Yue Minjun - Untitled (Smile-ism No. 11), 2006

€5,000.00Price

Technique : Silkscreen

Support : Papier fine art

Numbering : 22/45

Signature : Hand-signed

Dimensions : 110x90cm
Condition : Excellent 

 

Authentification : Sold with certificat of authenticity & gallery invoice. Printed buy Hankuk Art Chain Co., Ltd., Gwangju City, Korea and published by Art Issue Editions, New York.

  • Yue Minjun is one of those artists who, at the turning point of the 1990s, managed to register—like a seismograph—the psychic state of a China brutally shifting from ideological communism to authoritarian capitalism. It is precisely this historical, almost geological position that explains both the power of his visual language and the extreme volatility of his market value. Born in 1962 in Heilongjiang and trained in a country still marked by the Cultural Revolution, he reached artistic maturity at the exact moment when China opened itself to the global market—a moment of collective disorientation in which the old narratives collapsed while no new meaning had yet emerged. It is at this point that his famous laugh appeared: that endlessly repeated grimace, mouth wide open, teeth clenched, eyes narrowed, so often mistaken for jubilation, when it is in fact a mask—a defensive laugh, a survival reflex, almost a social convulsion.


    Visually, Yue Minjun is immediately recognizable, which is both a strength and a trap. His multiplied self-portraits—those pink or red figures, often identical—laugh into emptiness, into barren landscapes, absurd settings, or quotations from Western art history, from Delacroix to Goya, as if the contemporary Chinese subject had been thrown into a global museum it does not yet know how to inhabit. This obsessive repetition is a way of saying that the individual has become a commodity, a clone, a sign, in a world where political power and the market overlap. That is precisely what made Yue Minjun so powerful between roughly 1995 and 2005: he gave plastic form to the schizophrenia of an entire society.
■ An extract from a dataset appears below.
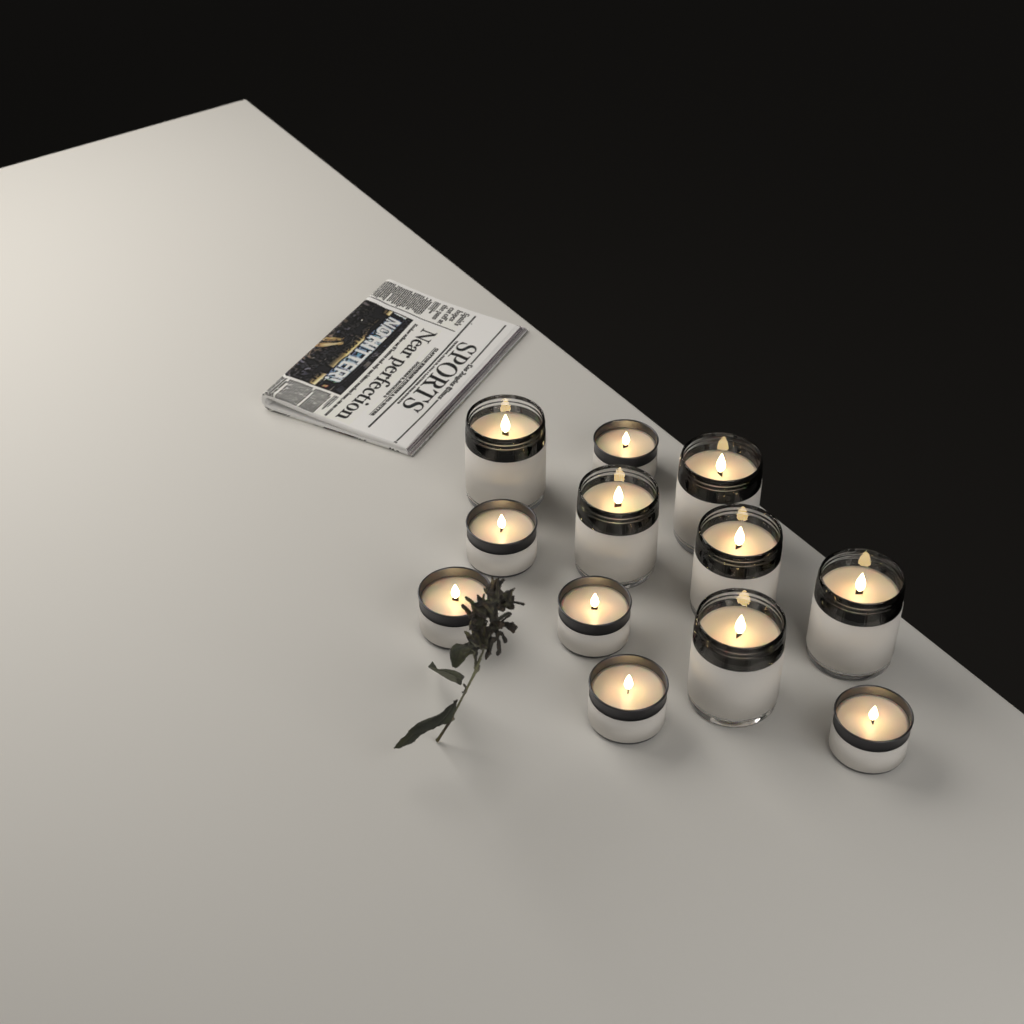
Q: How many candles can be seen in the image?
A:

    What remains profoundly true in Yue Minjun’s work—and what explains why he will not disappear—is that his laughter has become one of the most accurate images of modern Chinese experience: a laugh that does not signify joy, but the impossibility of crying, a social mask in a world where the individual is caught between propaganda, the market, and the loss of reference points. But as a market asset, he must be approached with the same caution one would apply to an over-produced star of the 1980s: one must choose the period, choose rarity, and above all never confuse institutional recognition with real liquidity.